Psychological Benefits of Coffee Breaks
People who don’t consume coffee on a daily basis probably won’t understand the importance of coffee break for work. However, the usefulness of coffee breaks for efficiency is not just a matter of opinion, but it is scientifically proven. There is a general consensus between doctors and psychologists about the connection between taking regular breaks and managing stress levels. Unless you are working in Japan, you would be pretty much shunned by your working community if you took a nap during your working hours. It’s greatly more acceptable to move from the screen and take a break to have some coffee, tea, cigarette and chat with colleagues. Taking a break favors your productivity a lot, especially if you are working intensively, sitting in one place for 9 hours straight. In that condition, taking a break and talking to someone not only helps your productivity but also so improved connection with your colleagues and gives your chance to unblock your mind. However, due to the advancement of technology made us all permanently connected to our work, which made us more efficient but also unable to “switch off” our working mode. That was the reason for the decline of coffee breaks in the modern corporate environment. Scientifically speaking, coffee breaks are still insufficiently studied as a type of office behavior. Coffee breaks are even more than that, you can say it’s a social ritual which boosts coping mechanisms among members of the work community.
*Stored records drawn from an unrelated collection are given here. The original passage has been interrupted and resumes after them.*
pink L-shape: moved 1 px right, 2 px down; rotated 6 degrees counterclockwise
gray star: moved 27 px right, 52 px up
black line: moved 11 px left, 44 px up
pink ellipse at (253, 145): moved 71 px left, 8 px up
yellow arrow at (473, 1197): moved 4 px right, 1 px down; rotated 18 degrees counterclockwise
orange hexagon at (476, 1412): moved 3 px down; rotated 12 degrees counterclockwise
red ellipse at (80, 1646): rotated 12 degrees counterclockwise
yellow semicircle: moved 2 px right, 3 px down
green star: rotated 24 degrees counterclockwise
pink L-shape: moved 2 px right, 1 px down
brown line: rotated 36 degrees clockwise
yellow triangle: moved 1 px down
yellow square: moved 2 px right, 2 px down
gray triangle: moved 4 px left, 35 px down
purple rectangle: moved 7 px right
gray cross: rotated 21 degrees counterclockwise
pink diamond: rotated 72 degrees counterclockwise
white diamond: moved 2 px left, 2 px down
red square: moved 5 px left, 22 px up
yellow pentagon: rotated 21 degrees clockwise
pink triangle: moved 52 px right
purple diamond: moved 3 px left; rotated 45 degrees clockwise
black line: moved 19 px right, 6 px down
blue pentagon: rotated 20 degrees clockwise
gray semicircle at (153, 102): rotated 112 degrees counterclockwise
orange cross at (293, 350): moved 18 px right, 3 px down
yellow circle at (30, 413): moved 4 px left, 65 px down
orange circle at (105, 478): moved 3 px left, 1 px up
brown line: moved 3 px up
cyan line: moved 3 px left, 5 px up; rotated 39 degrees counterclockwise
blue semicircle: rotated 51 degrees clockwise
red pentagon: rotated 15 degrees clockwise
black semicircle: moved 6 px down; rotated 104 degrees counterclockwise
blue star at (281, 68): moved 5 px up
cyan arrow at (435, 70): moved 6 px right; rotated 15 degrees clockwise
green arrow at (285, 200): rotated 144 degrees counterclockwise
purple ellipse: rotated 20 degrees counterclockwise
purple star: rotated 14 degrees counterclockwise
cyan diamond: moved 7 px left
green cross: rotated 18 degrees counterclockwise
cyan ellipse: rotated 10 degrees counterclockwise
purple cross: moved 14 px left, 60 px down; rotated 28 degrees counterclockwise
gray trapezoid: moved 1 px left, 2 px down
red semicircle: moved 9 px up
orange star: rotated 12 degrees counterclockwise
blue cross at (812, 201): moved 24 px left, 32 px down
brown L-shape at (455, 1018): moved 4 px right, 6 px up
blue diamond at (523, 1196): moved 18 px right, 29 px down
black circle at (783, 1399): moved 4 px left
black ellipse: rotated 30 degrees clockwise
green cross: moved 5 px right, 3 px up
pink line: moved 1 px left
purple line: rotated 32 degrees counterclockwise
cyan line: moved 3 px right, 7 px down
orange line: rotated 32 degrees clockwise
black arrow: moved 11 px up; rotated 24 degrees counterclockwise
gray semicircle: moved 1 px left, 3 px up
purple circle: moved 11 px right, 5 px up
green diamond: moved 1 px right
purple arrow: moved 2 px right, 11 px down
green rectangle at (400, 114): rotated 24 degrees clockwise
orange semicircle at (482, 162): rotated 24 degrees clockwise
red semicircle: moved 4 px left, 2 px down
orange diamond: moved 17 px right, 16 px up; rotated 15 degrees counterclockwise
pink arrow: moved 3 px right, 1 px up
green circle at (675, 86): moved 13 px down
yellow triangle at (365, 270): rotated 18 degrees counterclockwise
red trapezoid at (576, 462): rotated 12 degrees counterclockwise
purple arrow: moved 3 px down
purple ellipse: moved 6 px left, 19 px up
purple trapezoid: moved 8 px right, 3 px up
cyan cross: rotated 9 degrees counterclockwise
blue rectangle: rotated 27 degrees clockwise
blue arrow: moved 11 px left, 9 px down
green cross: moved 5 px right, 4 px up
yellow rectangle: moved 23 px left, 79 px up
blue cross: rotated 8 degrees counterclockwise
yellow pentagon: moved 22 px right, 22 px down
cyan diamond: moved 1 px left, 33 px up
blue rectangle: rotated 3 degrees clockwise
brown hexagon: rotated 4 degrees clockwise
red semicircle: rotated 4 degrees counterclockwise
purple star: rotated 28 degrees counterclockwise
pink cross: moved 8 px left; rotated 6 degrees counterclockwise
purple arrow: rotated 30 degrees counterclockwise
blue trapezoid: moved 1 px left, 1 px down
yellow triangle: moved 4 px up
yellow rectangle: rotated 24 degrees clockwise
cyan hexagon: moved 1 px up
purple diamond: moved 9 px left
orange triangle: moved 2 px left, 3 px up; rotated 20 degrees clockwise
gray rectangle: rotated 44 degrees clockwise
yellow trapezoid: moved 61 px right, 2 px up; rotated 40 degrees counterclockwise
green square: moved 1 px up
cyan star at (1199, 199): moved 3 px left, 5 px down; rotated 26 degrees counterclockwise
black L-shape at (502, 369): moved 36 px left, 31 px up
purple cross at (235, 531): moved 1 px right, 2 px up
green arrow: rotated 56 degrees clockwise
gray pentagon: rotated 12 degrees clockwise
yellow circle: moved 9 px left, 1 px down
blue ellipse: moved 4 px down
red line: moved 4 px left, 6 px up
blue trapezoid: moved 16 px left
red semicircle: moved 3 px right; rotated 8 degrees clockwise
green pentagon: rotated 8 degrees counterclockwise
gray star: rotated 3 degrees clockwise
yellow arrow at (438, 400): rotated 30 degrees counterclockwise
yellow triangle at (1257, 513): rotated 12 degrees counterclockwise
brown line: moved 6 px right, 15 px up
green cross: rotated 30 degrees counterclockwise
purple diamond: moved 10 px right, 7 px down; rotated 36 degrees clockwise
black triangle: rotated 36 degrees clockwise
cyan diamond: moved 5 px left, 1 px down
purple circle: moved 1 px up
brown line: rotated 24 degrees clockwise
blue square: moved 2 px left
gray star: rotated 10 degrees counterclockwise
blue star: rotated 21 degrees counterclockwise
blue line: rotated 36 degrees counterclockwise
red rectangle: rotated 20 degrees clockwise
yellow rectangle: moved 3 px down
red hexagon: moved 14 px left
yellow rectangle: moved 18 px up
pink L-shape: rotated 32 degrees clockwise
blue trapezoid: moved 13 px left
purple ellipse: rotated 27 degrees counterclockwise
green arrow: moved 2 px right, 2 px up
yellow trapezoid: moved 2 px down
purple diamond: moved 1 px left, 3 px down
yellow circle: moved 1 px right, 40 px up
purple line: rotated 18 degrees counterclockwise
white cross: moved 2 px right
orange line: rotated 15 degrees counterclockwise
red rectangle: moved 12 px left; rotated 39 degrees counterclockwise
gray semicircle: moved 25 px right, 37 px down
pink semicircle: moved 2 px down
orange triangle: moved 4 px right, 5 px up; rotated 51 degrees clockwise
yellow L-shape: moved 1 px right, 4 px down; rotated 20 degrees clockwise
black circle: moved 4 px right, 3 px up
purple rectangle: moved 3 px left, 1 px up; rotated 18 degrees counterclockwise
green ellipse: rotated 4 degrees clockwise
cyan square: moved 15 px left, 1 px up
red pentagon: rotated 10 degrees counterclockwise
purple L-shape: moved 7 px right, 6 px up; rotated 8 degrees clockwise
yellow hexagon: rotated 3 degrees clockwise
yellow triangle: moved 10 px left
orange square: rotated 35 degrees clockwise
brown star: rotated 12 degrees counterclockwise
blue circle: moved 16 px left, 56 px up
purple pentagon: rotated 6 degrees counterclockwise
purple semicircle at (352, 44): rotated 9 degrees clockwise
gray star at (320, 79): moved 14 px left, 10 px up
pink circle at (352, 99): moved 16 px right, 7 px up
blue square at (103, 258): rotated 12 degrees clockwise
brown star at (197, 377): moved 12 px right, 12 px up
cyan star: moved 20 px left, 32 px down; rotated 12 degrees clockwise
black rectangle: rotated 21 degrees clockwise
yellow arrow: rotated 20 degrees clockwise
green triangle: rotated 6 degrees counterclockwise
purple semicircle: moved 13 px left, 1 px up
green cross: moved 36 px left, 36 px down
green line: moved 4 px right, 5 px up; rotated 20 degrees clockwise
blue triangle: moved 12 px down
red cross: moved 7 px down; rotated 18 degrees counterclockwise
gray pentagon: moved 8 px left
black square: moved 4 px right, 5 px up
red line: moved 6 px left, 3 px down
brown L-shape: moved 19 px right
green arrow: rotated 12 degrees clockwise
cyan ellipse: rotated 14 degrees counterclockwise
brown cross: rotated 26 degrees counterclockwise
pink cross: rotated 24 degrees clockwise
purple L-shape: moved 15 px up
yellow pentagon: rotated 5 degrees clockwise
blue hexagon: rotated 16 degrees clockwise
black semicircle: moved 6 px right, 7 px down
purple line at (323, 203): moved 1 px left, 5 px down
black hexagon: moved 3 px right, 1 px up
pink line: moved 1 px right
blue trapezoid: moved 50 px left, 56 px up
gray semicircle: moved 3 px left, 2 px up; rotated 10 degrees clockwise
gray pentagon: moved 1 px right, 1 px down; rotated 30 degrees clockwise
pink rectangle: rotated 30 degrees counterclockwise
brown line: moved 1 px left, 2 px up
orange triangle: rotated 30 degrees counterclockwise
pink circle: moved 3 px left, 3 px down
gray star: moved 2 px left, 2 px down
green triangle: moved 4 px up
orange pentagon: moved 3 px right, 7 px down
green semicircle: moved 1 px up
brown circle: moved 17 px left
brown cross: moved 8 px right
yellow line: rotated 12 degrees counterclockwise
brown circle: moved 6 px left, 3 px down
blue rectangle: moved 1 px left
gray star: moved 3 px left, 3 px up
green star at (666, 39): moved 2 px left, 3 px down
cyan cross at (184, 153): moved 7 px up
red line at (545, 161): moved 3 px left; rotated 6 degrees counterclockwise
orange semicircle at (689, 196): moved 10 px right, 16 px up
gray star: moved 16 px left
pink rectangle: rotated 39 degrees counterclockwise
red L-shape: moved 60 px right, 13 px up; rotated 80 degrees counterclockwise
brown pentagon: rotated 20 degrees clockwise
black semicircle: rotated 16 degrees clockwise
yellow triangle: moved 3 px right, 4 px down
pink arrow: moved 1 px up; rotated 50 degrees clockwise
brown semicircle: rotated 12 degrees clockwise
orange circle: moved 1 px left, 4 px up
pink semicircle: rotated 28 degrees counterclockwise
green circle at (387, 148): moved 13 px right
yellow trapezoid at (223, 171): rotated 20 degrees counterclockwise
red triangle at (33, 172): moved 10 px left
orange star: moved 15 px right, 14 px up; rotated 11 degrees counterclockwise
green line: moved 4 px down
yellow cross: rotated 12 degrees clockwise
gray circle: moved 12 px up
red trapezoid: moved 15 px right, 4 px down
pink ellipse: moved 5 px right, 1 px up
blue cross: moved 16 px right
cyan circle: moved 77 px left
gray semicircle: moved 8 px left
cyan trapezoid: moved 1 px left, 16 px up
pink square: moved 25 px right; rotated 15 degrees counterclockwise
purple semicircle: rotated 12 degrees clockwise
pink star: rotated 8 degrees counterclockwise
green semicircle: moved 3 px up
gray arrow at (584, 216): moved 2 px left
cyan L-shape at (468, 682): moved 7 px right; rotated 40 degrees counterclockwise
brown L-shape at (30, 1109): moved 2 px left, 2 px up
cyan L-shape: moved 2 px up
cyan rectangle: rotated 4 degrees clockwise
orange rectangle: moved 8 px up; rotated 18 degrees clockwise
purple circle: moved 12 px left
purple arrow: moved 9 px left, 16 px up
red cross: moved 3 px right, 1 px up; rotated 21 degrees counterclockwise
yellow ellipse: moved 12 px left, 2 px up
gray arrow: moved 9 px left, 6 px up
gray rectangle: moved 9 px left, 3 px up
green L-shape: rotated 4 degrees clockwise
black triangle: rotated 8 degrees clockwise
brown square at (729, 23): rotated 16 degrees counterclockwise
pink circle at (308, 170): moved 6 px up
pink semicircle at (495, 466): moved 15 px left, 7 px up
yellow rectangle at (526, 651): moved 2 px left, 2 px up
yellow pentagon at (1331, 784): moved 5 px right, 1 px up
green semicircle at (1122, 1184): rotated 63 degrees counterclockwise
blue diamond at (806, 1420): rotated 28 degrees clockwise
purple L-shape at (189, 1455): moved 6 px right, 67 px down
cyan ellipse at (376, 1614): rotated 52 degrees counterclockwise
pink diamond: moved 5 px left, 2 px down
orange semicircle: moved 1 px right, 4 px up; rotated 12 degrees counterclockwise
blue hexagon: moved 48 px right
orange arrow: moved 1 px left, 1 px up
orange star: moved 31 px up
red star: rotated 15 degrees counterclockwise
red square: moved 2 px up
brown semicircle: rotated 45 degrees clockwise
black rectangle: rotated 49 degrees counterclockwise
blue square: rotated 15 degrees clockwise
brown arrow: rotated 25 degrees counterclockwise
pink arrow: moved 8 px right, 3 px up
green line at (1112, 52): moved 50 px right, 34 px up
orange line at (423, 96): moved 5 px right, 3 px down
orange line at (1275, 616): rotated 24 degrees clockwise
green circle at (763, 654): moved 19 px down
The Importance of Coffee Machines
Among the traded commodities, coffee is one of the most valuable ones, with only oil being more precious. Fortunately, coffee operates in smaller amounts, so it’s quantity measured in teaspoons, not in barrels. Nevertheless, coffee became a core part of a workday, providing a perfect head start which helps employees tackle all the professional challenges. Another curious fact about coffee is that it appears in many ways and forms. Old fashioned coffee, known in certain areas as Turkish, is not enough to satisfy the diverse taste of employees and customers. There are also espresso, latte, cappuccino, hot chocolate, and many other coffee derivates. This is the reason why a quality coffee machine is somewhat a necessity in an office. Having one or several high-quality automatic espresso coffee machines in the office is a big statement for both your employees and customers. Needless to say, a good coffee machine is not the only condition for happier and more efficient employees, but it makes wonders for general mood and morale in the office, as it shows that employers care about their workers. That simple gesture is often enough to no boost morale and productivity in the workplace.
Coffee and Productivity
It is a certified fact that drinking caffeine can help you stay alert and focus better. Drinking coffee can also help you overcome the afternoon slump. But many people don’t know how exactly coffee does that. The answer lies in the chemical our brain contains, called adenosine. The purpose of this chemical is to make someone feel sleepy once the adenosine levels in the brain build up. Being a stimulant, coffee successfully blocks adenosine raise and keep a person awake and alert. Coffee helps operators stay awake by increasing their brain activity and causing an energy boost. Of course, coffee cannot wake up someone who is already asleep, but it can make someone kick out of the dozing feeling.
Coffee and Learning
Not only a good cup of coffee will keep you alert, but it will also help you learn and keep new information faster. About 2 cups of coffee every day will help the brain distinguish information in a better way. Feeling alert can make people understand things quicker, which coffee contributes greatly. Coffee also positively affect memory, as regular coffee intake can suppress forgetfulness for 24 hours. This is why a coffee area is a good idea because it gives your employees the place where they can learn new business-related material, remember their duties and responsibilities.
Coffee and Morale
An interesting take concerning the connection between sleep and ethics says the people who get too little sleep are prone to go along with unethical practices at work. Coffee is there to help sleep-deprived people to contain their willpower and self-control and refrain from undertaking any unethical actions. Employers should take care not to overwork their workers, but they cannot always control how much rest their employees get. What they can control is how much coffee they will offer in the workplace. And for the sake of ethical behavior at the office, there should be plenty of it.
Coffee and Socialization
Maybe the most prominent aspect of having a coffee at work is the social one. Taking your colleagues on a coffee break became widespread and integrated into business practice. Coffee breaks are the perfect opportunity to strengthen relationships, meet new colleagues, talk about business-related issues relaxed way and overall build your social network and status among your colleagues. People in Sweden believe that most of the work gets done during the coffee break. They even have a designated word for it, “Fika”, which means an obligatory break for coffee, cake, and chat. It is scientifically proven that coffee breaks inflict a positive effect on groups’ strength and productivity. Coffee breaks are also usually where new ideas are reflected, and where people can exchange opinions in a less formal way over a cup of hot beverage.
Coffee is one of the most valued commodities, and for a reason. One good cup of coffee can overturn even the worst day at the office. Most of you know how stressful the office work can be and how a cup (or three) of coffee can dramatically improve the motivation and energy to get things done. Consequently, bad coffee can pretty much ruin productivity and even impact relations with the clients. Therefore, good coffee is a necessity for every office. Having a coffee break is a chance for employees to take a pause from daily business strains, giving them a chance to relax, chat, joke, and socialize in general. It’s really hard to imagine how the world would look if coffee never spread from Africa to the rest of the world.